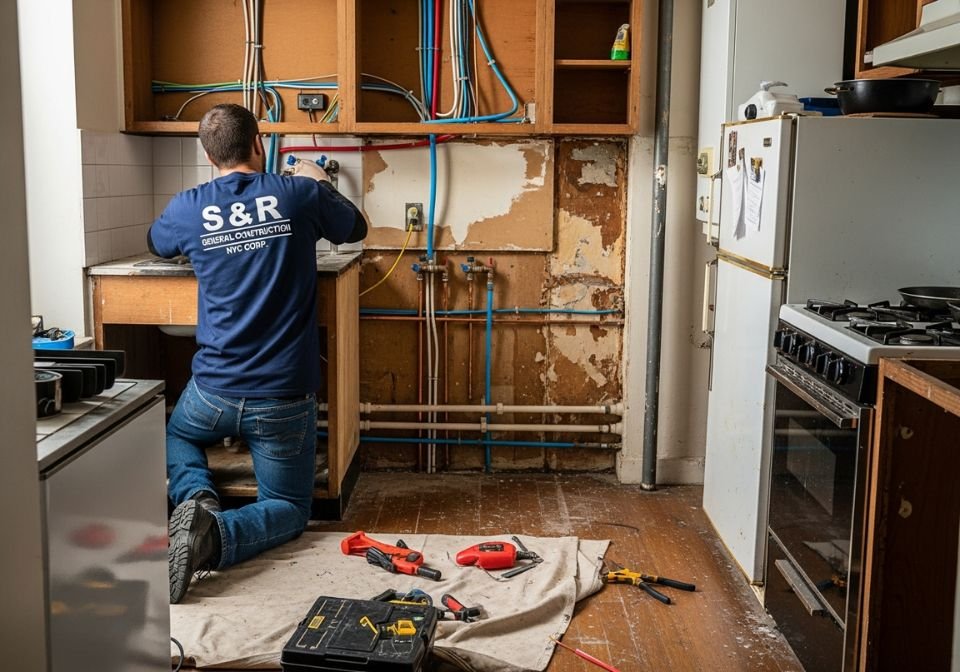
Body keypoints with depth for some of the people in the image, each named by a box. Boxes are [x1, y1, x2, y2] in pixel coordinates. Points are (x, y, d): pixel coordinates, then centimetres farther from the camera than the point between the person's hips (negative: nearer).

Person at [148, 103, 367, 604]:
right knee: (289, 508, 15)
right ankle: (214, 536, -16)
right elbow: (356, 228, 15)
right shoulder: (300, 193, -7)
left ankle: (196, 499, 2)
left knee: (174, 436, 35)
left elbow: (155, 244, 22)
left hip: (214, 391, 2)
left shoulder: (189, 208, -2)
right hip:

- **Task statement**: Convert every line of the records above into a JSON list of strings, one string per line, omitting blank lines and leaving the pictures out.

- **Written answer**:
[
  "Body keypoints with depth for some of the people in the image, each named by a box. Boxes are [x1, y1, x2, y2] in pixel coordinates. Points are (x, y, d): pixel coordinates, then centimetres farther from the camera than the point between the person's hips (negative: nearer).",
  "Person at [148, 103, 367, 604]:",
  "right knee: (289, 508, 15)",
  "right ankle: (214, 536, -16)",
  "right elbow: (356, 228, 15)",
  "right shoulder: (300, 193, -7)",
  "left ankle: (196, 499, 2)",
  "left knee: (174, 436, 35)",
  "left elbow: (155, 244, 22)",
  "left hip: (214, 391, 2)",
  "left shoulder: (189, 208, -2)",
  "right hip:"
]